In 2016, Be Inspired Films’ filmmaker Ravinol Chambers, and friend of TEDxLondon, set out on a 1,800 km Tuk Tuk trip in India to raise money for a local girls’ education charity. What started out as a fundraising trip became a personal journey to understand the challenges of gender discrimination and attitudes towards girls’ education. The challenges faced by girls in India are many and complex, often linked to entrenched traditional, cultural and religious practices. This led Ravinol to make Road to Vrindavan, a feature- length documentary of stories told by the girls, women and changemakers he met.

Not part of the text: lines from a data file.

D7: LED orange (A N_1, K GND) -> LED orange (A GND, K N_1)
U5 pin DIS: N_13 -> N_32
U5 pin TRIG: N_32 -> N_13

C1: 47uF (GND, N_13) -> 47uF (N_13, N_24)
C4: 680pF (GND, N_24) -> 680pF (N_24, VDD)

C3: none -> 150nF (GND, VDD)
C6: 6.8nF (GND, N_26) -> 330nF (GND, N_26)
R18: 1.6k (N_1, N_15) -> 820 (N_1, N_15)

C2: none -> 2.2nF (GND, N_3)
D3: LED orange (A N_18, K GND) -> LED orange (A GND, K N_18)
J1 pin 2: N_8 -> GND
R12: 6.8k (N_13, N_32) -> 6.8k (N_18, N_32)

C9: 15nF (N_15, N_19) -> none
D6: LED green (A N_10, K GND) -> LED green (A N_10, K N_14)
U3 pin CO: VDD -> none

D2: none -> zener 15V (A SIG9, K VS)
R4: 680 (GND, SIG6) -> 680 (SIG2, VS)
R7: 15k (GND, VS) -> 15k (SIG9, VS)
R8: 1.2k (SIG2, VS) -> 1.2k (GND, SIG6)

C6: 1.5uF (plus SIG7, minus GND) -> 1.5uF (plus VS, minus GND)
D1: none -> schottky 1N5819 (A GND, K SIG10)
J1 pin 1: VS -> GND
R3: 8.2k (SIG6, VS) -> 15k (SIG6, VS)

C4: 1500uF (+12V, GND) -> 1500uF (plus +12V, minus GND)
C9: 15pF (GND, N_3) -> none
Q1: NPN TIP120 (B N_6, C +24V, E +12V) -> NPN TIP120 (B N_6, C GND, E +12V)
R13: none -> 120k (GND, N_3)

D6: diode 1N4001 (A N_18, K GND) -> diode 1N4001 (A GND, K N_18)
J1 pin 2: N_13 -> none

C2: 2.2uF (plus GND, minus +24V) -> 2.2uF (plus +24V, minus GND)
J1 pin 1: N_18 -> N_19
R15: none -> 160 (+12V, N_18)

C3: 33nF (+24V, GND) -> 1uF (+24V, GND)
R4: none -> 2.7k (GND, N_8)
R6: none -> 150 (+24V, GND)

For International Day of the Girl Child, TEDxLondon sat down with Ravinol to hear an update on the story of his journey to make the film.
12 MILLION GIRLS ARE BORN EACH YEAR IN INDIA
1 MILLION DO NOT LIVE TO SEE THEIR 1ST BIRTHDAY
3 MILLION DO NOT LIVE TO SEE THEIR 15TH BIRTHDAY
1 IN 6 GIRLS DIES AS A RESULT OF GENDER DISCRIMINATION
47% OF GIRLS ARE MARRIED BEFORE THEY ARE 18
“A good friend asked me if I wanted to go on an 1800km roadtrip along the west coast of India in a Tuk Tuk to raise money for a girls’ education charity. At the time, I didn’t know much about the issue, but the charity’s main school was in the same village I lived in 20 years ago as a Hare Krishna monk. Being invited back to this village felt like an important sign to go.
As a filmmaker, I decided to film the journey and explore why, in a country where I learnt women were to be respected, are girls struggling to access education.
Once in India, we faced difficulties accessing the communities and girls we wanted to speak to. Due to long distances, we arrived at destinations later than planned; being unknown in these communities meant many people wouldn’t speak to us. Back in the UK, I put together a trailer to engage partners for the documentary.
I received lots of encouraging feedback, but also the challenge, ‘Why are you doing this as a man?’, ‘Will you be able to do the subject matter justice?’
It really got me thinking. I decided to consult with experts working in girls’ education internationally to share my experience and the hunch I had, that surely we must involve men in the effort to effect change in this area. When I interviewed Shikha Uberoi, one of India’s all-time greatest tennis players, she explained that if you educate a girl but don’t educate her wider community, then you “educate her into isolation”, as males in a girl’s family and community often feel undermined and threatened by a girl’s education. In order to help these girls access education, we must bring men and boys along on the journey too.
I decided to go back and spent another month visiting rural villages across India, hearing first hand from many wonderful young women and men who are stepping forward as role models for others in the community to effect positive change.
One story that really stands out is Manisha’s. Living in a rural Maharashtra, Manisha was once shy and quiet – that was until she was invited to become part of an action research project where she documented the lives of the girls in her village, the challenges they face and their hopes for the future. Through this project, Manisha and her peers grew in confidence, formed a committee and elected a representative to the Panchayat – the local village council, which was groundbreaking for this village. When we met Manisha, she stood out as a natural leader within her community. Manisha’s story shows that once girls are supported by their community to be heard, they are able to effect powerful change.
As a filmmaker, you are primarily a conduit for other people’s stories, so it was imperative to hear the voices of girls, women and communities directly. But I also had to be honest in my storytelling and show how my own experiences were part of the stories we were hearing. Having been a celibate monk in my twenties, I lived in a part of India that held very conservative views about women and girls. Returning to the village after 20 years and hearing these views from a senior monk was extremely challenging. Every man – regardless of their background – is working through their own views and attitudes towards women. I want Road to Vrindavan to show that anyone can go on this journey, to change their mindset and support girls and women worldwide.”